[Bounding box prediction data]
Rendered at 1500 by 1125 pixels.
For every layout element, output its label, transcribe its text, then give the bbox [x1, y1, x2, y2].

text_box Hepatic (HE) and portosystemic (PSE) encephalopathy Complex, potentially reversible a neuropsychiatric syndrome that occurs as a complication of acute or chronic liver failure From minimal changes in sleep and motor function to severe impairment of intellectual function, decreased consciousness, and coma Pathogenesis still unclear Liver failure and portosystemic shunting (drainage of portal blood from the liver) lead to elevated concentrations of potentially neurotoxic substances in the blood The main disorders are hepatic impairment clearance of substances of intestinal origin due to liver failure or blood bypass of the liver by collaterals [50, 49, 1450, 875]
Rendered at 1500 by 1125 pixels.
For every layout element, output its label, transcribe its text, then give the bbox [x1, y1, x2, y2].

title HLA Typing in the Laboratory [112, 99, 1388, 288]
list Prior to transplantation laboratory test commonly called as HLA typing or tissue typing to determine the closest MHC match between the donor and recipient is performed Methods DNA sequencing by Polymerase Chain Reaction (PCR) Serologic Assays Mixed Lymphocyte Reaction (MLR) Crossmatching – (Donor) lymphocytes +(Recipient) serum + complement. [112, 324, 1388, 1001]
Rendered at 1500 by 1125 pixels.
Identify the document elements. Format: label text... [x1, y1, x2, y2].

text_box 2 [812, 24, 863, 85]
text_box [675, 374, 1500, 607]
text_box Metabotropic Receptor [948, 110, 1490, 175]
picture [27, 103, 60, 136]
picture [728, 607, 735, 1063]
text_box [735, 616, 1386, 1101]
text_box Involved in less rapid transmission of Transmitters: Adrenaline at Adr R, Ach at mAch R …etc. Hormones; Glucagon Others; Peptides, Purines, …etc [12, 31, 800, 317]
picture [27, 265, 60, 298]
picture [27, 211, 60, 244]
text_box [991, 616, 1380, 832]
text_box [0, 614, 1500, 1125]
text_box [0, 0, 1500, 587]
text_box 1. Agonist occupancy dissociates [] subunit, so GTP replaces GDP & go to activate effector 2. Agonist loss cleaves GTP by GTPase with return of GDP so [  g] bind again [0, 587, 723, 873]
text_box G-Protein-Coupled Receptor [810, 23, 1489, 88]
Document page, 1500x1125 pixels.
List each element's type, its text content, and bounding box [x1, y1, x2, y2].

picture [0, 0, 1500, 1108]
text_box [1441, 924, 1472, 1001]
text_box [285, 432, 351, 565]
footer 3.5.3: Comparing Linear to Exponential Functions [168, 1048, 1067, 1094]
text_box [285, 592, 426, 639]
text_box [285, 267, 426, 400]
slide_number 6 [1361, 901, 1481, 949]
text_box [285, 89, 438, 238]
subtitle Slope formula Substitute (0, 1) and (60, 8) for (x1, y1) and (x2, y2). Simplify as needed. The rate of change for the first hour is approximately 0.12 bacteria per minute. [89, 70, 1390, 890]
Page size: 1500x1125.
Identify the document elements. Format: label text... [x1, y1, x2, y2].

* YOUR ASSIGNMENT: An acceptable answer repeats every entry exactly, with nothing omitted.

* ANSWER TO THIS PROBLEM:
Rendered at 1500 by 1125 pixels.
For every layout element, output its label, transcribe its text, then give the bbox [x1, y1, x2, y2].

text_box Hepatic (HE) and portosystemic (PSE) encephalopathy Complex, potentially reversible a neuropsychiatric syndrome that occurs as a complication of acute or chronic liver failure From minimal changes in sleep and motor function to severe impairment of intellectual function, decreased consciousness, and coma Pathogenesis still unclear Liver failure and portosystemic shunting (drainage of portal blood from the liver) lead to elevated concentrations of potentially neurotoxic substances in the blood The main disorders are hepatic impairment clearance of substances of intestinal origin due to liver failure or blood bypass of the liver by collaterals [50, 49, 1450, 875]
Rendered at 1500 by 1125 pixels.
For every layout element, output its label, transcribe its text, then give the bbox [x1, y1, x2, y2].

title HLA Typing in the Laboratory [112, 99, 1388, 288]
list Prior to transplantation laboratory test commonly called as HLA typing or tissue typing to determine the closest MHC match between the donor and recipient is performed Methods DNA sequencing by Polymerase Chain Reaction (PCR) Serologic Assays Mixed Lymphocyte Reaction (MLR) Crossmatching – (Donor) lymphocytes +(Recipient) serum + complement. [112, 324, 1388, 1001]
Rendered at 1500 by 1125 pixels.
Identify the document elements. Format: label text... [x1, y1, x2, y2].

text_box 2 [812, 24, 863, 85]
text_box [675, 374, 1500, 607]
text_box Metabotropic Receptor [948, 110, 1490, 175]
picture [27, 103, 60, 136]
picture [728, 607, 735, 1063]
text_box [735, 616, 1386, 1101]
text_box Involved in less rapid transmission of Transmitters: Adrenaline at Adr R, Ach at mAch R …etc. Hormones; Glucagon Others; Peptides, Purines, …etc [12, 31, 800, 317]
picture [27, 265, 60, 298]
picture [27, 211, 60, 244]
text_box [991, 616, 1380, 832]
text_box [0, 614, 1500, 1125]
text_box [0, 0, 1500, 587]
text_box 1. Agonist occupancy dissociates [] subunit, so GTP replaces GDP & go to activate effector 2. Agonist loss cleaves GTP by GTPase with return of GDP so [  g] bind again [0, 587, 723, 873]
text_box G-Protein-Coupled Receptor [810, 23, 1489, 88]
Document page, 1500x1125 pixels.
List each element's type, its text content, and bounding box [x1, y1, x2, y2].

picture [0, 0, 1500, 1108]
text_box [1441, 924, 1472, 1001]
text_box [285, 432, 351, 565]
footer 3.5.3: Comparing Linear to Exponential Functions [168, 1048, 1067, 1094]
text_box [285, 592, 426, 639]
text_box [285, 267, 426, 400]
slide_number 6 [1361, 901, 1481, 949]
text_box [285, 89, 438, 238]
subtitle Slope formula Substitute (0, 1) and (60, 8) for (x1, y1) and (x2, y2). Simplify as needed. The rate of change for the first hour is approximately 0.12 bacteria per minute. [89, 70, 1390, 890]
Page size: 1500x1125.
Identify the document elements. Format: label text... [x1, y1, x2, y2].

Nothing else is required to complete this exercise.